After Ansome came off, the mysterious figure of Headless Horseman stepped up to the decks, garbed in his characteristic thick black hoodie and black tasseled cap, obscuring his face. There was a huge surge of the crowd towards the front at this point – everybody wanted to catch a glimpse of the enigma. Headless Horesman’s sound is much more minimal than Ansome’s and his set was a lot more progressive, beginning slowly and building layered sounds into powerful climaxes.
The performance was a technical masterpiece, with expertly crafted peaks and troughs and dramatic crescendos unleashing all-out techno Armageddon on the willing audience. The journey was intensified by an expertly curated lightshow; flashing glimpses of the hooded figure working his mechanical instruments were burned onto our retinas, as if we were witnessing something ghostly. The Horseman showcased a wide range of material from his HDL EPs and his 2015 HDL 007 album, which was really exciting to hear. There was never a break in the energy of the set, and I didn’t stop moving for a moment of it. It was one of the best things I’ve seen in ages, and I can only hope that I have the opportunity to witness another performance from the shadowy Berlin producer.

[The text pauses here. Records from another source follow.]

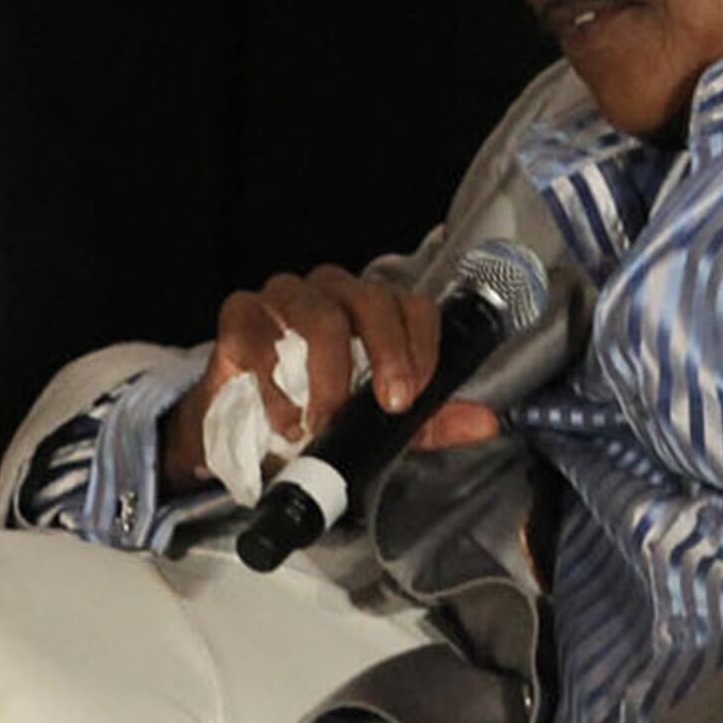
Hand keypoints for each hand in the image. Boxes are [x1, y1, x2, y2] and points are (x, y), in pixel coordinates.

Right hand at [160, 266, 504, 490]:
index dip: (420, 345)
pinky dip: (275, 384)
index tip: (413, 395)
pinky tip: (284, 419)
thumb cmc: (310, 412)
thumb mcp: (376, 424)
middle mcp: (329, 292)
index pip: (410, 304)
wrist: (236, 431)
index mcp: (369, 310)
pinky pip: (260, 337)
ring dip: (329, 374)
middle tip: (388, 405)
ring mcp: (282, 297)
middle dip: (388, 353)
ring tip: (324, 422)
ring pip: (319, 314)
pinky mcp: (238, 315)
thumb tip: (485, 421)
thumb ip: (427, 421)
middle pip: (370, 299)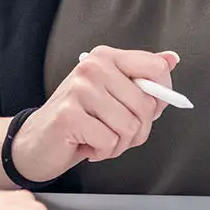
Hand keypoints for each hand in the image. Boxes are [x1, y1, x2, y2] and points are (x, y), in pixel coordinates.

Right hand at [9, 47, 179, 183]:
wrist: (38, 142)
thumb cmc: (80, 120)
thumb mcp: (115, 95)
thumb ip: (143, 79)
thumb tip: (171, 58)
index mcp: (106, 57)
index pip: (155, 67)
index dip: (161, 94)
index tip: (147, 108)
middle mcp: (92, 67)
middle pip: (146, 105)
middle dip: (136, 130)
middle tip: (114, 131)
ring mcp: (79, 89)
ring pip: (130, 126)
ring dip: (119, 144)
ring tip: (99, 138)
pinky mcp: (69, 115)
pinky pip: (110, 141)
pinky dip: (102, 151)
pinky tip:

After Headless Horseman, Bristol resident Black Amiga took to the decks, however we didn’t stay long enough to catch most of his set. I heard from friends who were still at the venue that he gave a solid performance with a focus on heavy, gloomy soundscapes, which sounded like it would have been great to see.
The whole night was incredible and I cannot give enough credit to the Room 237 and You’re Not Human heads for building such a sophisticated line up and pulling it off so well. Room 237 are well respected and have a reputation for putting on quality nights that, although rare in occurrence, always leave the crowd awed, and in anticipation of their next event. Friday was no different to this, and I encourage any self-respecting techno fan, or anybody that loves to hear alternative electronic music in a distinguished environment, to get themselves down to the next one!